21 A Mirjam im zawtórowała: Zaśpiewajcie WIEKUISTEMU, bo wzniósł się wielce, rumaka i jego jeźdźca wtrącił w morze.
22 Zaś Mojżesz poprowadził Israelitów z dala od morza Sitowia, więc weszli do pustyni Szur i szli przez pustynię trzy dni, lecz nie znaleźli wody.
23 Potem przybyli do Mara, lecz nie mogli pić wód z Mara, bo były gorzkie; dlatego też nazwano jego imię Mara.
24 Zatem lud szemrał przeciwko Mojżeszowi, mówiąc: Co będziemy pić?
25 Więc zawołał do WIEKUISTEGO, a WIEKUISTY wskazał mu drzewo. Zatem je wrzucił do wody, i woda się osłodziła.

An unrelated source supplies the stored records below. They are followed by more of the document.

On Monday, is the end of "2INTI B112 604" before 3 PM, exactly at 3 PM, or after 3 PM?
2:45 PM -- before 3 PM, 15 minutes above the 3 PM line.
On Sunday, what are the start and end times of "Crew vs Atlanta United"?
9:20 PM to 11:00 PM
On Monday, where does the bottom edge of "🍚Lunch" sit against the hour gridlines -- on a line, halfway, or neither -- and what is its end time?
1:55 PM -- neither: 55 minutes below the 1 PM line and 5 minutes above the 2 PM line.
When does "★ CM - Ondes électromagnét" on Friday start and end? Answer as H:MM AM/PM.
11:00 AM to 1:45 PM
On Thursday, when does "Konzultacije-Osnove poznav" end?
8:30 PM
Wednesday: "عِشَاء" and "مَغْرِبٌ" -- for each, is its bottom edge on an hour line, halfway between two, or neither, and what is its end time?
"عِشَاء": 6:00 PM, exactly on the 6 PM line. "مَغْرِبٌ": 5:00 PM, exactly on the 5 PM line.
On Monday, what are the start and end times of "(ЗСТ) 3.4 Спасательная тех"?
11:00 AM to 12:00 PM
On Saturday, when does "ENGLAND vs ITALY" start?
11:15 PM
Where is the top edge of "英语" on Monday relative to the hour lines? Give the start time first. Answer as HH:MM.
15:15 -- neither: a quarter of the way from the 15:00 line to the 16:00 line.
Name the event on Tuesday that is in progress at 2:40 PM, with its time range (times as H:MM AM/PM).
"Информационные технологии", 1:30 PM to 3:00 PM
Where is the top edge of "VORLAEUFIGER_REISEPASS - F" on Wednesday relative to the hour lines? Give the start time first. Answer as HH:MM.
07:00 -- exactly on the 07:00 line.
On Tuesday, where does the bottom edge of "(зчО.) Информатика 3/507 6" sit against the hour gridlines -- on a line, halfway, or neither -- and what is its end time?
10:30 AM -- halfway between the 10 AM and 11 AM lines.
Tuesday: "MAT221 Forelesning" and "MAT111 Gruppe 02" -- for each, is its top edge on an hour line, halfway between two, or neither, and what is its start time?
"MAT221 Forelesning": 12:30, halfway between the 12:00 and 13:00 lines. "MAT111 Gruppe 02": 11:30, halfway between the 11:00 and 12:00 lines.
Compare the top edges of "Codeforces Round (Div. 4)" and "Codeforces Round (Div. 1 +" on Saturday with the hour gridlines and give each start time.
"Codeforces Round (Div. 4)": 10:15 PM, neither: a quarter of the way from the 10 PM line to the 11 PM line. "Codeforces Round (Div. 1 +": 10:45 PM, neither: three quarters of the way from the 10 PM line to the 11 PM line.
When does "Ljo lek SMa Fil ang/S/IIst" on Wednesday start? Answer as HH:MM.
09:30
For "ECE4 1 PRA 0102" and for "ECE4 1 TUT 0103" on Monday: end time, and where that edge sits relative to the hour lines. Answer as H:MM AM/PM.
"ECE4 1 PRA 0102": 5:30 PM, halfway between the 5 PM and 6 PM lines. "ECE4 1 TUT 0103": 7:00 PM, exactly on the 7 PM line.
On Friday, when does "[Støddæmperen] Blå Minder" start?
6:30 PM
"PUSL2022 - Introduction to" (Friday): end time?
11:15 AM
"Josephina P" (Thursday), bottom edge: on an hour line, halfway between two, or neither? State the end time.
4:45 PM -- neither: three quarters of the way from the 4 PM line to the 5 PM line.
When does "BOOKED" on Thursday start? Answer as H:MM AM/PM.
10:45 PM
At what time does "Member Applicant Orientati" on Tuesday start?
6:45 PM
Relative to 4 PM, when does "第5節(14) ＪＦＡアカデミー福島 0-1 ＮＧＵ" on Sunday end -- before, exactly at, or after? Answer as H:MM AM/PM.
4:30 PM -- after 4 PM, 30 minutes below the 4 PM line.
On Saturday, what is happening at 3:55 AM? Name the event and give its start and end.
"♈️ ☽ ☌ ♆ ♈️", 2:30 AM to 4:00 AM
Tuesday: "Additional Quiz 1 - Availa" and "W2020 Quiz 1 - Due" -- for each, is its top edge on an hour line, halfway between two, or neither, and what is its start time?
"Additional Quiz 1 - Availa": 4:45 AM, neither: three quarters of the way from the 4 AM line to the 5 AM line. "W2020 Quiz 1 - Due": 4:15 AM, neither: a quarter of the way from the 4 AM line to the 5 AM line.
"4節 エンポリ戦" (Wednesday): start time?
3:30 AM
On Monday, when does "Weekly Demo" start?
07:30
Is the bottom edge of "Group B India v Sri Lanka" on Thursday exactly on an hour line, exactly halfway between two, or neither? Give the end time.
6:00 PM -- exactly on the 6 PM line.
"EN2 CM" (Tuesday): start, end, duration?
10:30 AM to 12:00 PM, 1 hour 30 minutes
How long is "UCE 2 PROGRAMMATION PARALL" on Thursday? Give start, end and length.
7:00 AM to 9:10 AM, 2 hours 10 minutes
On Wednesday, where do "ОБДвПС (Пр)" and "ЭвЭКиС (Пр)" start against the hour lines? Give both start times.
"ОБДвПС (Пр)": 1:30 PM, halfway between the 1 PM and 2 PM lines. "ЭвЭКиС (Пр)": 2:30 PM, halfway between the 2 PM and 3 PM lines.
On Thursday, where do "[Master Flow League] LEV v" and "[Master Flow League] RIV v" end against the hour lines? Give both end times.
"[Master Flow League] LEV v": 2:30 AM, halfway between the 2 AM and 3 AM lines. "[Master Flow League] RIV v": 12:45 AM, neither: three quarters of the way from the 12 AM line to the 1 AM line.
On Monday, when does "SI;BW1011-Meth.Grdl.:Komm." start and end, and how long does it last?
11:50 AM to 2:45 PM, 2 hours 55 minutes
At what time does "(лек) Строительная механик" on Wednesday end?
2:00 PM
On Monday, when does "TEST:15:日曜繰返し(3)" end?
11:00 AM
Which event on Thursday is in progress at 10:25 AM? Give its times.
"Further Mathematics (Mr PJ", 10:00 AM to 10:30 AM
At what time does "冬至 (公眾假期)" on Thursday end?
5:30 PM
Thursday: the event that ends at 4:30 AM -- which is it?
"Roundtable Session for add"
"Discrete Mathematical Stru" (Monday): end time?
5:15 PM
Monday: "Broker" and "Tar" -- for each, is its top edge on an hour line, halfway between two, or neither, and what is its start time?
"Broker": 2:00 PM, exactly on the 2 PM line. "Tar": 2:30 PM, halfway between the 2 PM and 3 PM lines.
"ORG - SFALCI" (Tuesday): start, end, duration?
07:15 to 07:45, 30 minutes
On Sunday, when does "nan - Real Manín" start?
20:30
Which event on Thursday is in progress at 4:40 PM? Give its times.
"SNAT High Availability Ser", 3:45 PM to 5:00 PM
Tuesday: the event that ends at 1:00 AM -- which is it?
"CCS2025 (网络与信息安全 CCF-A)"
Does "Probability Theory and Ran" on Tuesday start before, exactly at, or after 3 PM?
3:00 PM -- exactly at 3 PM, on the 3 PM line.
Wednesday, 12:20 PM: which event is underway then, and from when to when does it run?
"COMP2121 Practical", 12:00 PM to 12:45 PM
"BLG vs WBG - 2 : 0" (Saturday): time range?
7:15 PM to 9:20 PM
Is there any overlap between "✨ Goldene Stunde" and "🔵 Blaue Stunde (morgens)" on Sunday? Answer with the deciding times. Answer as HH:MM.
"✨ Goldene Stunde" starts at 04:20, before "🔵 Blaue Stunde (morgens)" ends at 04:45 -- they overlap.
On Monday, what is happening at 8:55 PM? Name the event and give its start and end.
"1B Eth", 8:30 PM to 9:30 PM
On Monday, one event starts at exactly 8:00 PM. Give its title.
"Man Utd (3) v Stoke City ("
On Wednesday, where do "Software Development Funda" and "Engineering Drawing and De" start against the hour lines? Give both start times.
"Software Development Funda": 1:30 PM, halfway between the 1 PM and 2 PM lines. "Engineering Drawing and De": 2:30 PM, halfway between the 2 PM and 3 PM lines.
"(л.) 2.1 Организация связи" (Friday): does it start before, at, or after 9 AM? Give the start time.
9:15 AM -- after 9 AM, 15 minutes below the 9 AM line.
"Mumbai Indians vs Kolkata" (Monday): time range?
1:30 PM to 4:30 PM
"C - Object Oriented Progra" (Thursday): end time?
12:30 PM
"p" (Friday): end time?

Tam ustanowił dla niego ustawy, sądy oraz tam go doświadczył.
26 Powiedział także: Jeśli będziesz słuchał głosu twojego Boga, WIEKUISTEGO; spełniał w Jego oczach to, co jest właściwe; oraz będziesz strzegł wszystkich Jego ustaw to nie dopuszczę do ciebie żadnej choroby, którą dopuściłem na Micraim; bo Ja jestem WIEKUISTY, twój lekarz.
27 I przybyli do Elim; a było tam dwanaście źródeł wody i siedemdziesiąt palm; zatem tam, przy tych wodach, rozłożyli się obozem.